Let S be the surface given by the sequence of identifications A B C B E where A,B,C,E are sequences of edges. Let $\beta$ be a letter which doesn't appear in the previous sequences.
I have to demonstrate that S is homeomorphic to the surface obtained by the sequence A $\eta$ C $\eta$ E, where we substitute the entire sequence B with the only edge $\eta$.
I think I have to use the classification theorem, but I don't understand how a sequence of possible different edges (ex. B = $\alpha\gamma\delta$ ) can be reduced to a single edge, given that in such a sequence no eliminations of edges are possible.
Where am I proceeding wrong?
You don't need the classification of surfaces.

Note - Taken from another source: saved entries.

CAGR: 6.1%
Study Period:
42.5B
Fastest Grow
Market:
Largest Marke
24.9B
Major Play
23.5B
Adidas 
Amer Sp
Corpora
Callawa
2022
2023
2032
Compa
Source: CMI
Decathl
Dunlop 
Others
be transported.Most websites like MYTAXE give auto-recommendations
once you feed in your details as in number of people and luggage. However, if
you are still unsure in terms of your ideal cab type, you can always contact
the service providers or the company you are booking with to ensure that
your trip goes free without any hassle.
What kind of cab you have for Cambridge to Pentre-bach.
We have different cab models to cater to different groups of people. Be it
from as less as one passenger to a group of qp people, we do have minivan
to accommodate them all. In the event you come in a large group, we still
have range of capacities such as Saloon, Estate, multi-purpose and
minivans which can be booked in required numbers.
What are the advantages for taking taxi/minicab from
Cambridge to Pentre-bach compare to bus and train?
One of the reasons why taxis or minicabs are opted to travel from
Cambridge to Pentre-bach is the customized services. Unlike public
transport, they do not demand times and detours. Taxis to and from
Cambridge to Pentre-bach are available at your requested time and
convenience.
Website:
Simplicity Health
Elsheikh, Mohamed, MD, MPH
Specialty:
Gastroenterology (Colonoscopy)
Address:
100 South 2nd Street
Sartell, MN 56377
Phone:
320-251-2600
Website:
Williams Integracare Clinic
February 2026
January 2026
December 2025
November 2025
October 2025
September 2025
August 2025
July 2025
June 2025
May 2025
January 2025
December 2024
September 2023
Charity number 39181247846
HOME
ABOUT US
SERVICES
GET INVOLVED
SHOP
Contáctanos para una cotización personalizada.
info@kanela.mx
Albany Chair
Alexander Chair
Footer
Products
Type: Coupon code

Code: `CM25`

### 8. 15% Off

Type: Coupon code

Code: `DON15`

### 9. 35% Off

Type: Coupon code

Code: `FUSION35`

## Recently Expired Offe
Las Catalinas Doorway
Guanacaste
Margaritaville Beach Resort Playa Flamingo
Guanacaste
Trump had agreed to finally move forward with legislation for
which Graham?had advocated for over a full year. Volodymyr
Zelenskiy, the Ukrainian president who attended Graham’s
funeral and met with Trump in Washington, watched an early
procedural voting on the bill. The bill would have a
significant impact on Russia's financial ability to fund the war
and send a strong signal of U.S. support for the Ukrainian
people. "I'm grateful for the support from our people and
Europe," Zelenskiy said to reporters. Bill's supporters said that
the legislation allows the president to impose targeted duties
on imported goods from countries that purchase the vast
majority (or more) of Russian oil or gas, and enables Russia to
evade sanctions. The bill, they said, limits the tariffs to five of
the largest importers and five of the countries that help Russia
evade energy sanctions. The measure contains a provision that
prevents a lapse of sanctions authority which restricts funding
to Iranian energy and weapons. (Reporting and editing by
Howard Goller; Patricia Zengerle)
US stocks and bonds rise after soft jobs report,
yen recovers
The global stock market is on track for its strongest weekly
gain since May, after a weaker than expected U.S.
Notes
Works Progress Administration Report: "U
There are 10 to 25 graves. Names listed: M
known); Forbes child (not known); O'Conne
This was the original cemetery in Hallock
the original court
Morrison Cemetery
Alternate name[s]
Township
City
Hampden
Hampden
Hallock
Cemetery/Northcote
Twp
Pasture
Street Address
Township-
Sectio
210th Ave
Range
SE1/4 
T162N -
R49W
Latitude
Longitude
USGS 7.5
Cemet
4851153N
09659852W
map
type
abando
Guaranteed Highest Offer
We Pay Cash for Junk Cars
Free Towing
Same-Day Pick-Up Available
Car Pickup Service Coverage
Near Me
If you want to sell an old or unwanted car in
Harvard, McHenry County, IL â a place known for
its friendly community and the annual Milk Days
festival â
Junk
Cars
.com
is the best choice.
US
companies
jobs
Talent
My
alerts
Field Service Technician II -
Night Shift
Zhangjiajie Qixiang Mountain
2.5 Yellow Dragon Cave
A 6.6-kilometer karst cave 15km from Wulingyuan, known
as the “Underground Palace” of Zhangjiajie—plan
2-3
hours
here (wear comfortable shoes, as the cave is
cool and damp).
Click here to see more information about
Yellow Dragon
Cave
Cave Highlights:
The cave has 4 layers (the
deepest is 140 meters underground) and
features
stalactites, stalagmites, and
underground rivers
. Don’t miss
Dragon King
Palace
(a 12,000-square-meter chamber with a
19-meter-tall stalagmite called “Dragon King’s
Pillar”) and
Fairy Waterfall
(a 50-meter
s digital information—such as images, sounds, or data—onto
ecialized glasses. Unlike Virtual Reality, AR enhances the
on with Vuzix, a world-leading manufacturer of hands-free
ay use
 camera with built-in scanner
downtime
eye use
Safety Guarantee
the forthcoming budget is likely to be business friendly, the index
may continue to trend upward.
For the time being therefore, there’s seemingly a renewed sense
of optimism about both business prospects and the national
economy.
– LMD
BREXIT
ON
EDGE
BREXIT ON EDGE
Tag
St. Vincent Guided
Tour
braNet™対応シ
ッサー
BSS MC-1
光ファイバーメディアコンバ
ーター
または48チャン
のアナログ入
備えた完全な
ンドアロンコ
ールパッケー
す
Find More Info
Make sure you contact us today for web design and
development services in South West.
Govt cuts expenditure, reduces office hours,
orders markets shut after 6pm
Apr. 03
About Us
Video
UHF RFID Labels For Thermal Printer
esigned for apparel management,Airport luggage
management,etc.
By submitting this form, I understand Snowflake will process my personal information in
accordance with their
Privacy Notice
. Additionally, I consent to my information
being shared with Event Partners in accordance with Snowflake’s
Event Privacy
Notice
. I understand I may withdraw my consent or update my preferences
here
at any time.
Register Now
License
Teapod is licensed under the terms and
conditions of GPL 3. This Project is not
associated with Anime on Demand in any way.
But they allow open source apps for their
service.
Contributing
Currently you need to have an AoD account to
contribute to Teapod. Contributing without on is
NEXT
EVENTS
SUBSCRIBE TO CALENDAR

Let's take the example you suggest, where $B = \alpha \gamma \delta$ is a sequence of three edges. There are two occurrences of $B$; let those two occurences be denoted $B_1 = \alpha_1 \gamma_1 \delta_1$ and $B_2 = \alpha_2 \gamma_2 \delta_2$. Consider the two points $p_1 = \alpha_1 \cap \gamma_1$ and $p_2 = \alpha_2 \cap \gamma_2$. The two vertices $p_1,p_2$ are identified with each other when the $B_1$ and $B_2$ sequences are glued. Furthermore, $p_1,p_2$ form a complete vertex cycle, and therefore no other point is identified with them. We can therefore rewrite $B_1$ and $B_2$ in the following form: $$B_1 = \underbrace{\zeta_1}_{\alpha_1 \gamma_1} \delta_1 $$ $$B_2 = \underbrace{\zeta_2}_{\alpha_2 \gamma_2} \delta_2 $$ In other words, we have removed $p_1$ and $p_2$ from the list of vertices, conglomerating the sequence $\alpha_i\gamma_i$ into a single edge $\zeta_i$, for each of $i=1,2$. So the expression of $B_i$ as a sequence of three edges has been converted into an expression as a sequence of only two edges.
The same argument is the basis for an induction: if $B$ is expressed as a sequence of $k$ edges then, by conglomerating, I can rewrite $B$ as a sequence of $k-1$ edges. By induction, I can get $B$ down to a single edge.